_Work to be completed_
Could you retype every line of the data underneath without altering anything?

_Supplied records_
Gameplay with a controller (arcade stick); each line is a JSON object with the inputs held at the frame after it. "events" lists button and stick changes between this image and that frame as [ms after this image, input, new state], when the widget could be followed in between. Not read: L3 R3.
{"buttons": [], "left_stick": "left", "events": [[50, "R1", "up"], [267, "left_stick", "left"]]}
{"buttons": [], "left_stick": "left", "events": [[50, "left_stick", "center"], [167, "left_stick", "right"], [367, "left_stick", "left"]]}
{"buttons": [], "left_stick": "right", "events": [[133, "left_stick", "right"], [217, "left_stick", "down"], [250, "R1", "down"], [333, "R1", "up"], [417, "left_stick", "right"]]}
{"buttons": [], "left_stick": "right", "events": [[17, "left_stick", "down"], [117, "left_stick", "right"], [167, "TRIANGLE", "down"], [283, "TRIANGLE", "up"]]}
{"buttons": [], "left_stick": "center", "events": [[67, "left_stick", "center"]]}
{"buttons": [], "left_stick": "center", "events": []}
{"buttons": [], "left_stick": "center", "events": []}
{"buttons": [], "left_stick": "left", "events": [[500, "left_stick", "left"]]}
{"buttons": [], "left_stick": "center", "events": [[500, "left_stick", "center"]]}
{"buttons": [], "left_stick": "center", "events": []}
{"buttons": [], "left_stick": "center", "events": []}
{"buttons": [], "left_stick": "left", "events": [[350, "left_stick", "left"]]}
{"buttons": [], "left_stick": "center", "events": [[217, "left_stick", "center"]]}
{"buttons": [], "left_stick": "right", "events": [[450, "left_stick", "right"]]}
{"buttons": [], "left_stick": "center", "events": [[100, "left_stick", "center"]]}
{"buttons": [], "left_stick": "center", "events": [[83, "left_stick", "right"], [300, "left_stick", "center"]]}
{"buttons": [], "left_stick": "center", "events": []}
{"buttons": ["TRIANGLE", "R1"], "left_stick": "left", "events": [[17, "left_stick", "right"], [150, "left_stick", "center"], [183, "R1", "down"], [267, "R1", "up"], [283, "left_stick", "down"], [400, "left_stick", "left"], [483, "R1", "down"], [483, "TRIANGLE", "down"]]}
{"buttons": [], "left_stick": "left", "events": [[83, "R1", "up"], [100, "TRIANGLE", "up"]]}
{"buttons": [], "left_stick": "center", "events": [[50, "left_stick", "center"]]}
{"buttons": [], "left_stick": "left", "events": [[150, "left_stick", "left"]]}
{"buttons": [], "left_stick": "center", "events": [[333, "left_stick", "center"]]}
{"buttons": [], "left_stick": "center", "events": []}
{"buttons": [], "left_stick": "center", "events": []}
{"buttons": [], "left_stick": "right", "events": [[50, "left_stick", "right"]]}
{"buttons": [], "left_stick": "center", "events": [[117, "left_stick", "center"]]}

_Solution for this task_
Gameplay with a controller (arcade stick); each line is a JSON object with the inputs held at the frame after it. "events" lists button and stick changes between this image and that frame as [ms after this image, input, new state], when the widget could be followed in between. Not read: L3 R3.
{"buttons": [], "left_stick": "left", "events": [[50, "R1", "up"], [267, "left_stick", "left"]]}
{"buttons": [], "left_stick": "left", "events": [[50, "left_stick", "center"], [167, "left_stick", "right"], [367, "left_stick", "left"]]}
{"buttons": [], "left_stick": "right", "events": [[133, "left_stick", "right"], [217, "left_stick", "down"], [250, "R1", "down"], [333, "R1", "up"], [417, "left_stick", "right"]]}
{"buttons": [], "left_stick": "right", "events": [[17, "left_stick", "down"], [117, "left_stick", "right"], [167, "TRIANGLE", "down"], [283, "TRIANGLE", "up"]]}
{"buttons": [], "left_stick": "center", "events": [[67, "left_stick", "center"]]}
{"buttons": [], "left_stick": "center", "events": []}
{"buttons": [], "left_stick": "center", "events": []}
{"buttons": [], "left_stick": "left", "events": [[500, "left_stick", "left"]]}
{"buttons": [], "left_stick": "center", "events": [[500, "left_stick", "center"]]}
{"buttons": [], "left_stick": "center", "events": []}
{"buttons": [], "left_stick": "center", "events": []}
{"buttons": [], "left_stick": "left", "events": [[350, "left_stick", "left"]]}
{"buttons": [], "left_stick": "center", "events": [[217, "left_stick", "center"]]}
{"buttons": [], "left_stick": "right", "events": [[450, "left_stick", "right"]]}
{"buttons": [], "left_stick": "center", "events": [[100, "left_stick", "center"]]}
{"buttons": [], "left_stick": "center", "events": [[83, "left_stick", "right"], [300, "left_stick", "center"]]}
{"buttons": [], "left_stick": "center", "events": []}
{"buttons": ["TRIANGLE", "R1"], "left_stick": "left", "events": [[17, "left_stick", "right"], [150, "left_stick", "center"], [183, "R1", "down"], [267, "R1", "up"], [283, "left_stick", "down"], [400, "left_stick", "left"], [483, "R1", "down"], [483, "TRIANGLE", "down"]]}
{"buttons": [], "left_stick": "left", "events": [[83, "R1", "up"], [100, "TRIANGLE", "up"]]}
{"buttons": [], "left_stick": "center", "events": [[50, "left_stick", "center"]]}
{"buttons": [], "left_stick": "left", "events": [[150, "left_stick", "left"]]}
{"buttons": [], "left_stick": "center", "events": [[333, "left_stick", "center"]]}
{"buttons": [], "left_stick": "center", "events": []}
{"buttons": [], "left_stick": "center", "events": []}
{"buttons": [], "left_stick": "right", "events": [[50, "left_stick", "right"]]}
{"buttons": [], "left_stick": "center", "events": [[117, "left_stick", "center"]]}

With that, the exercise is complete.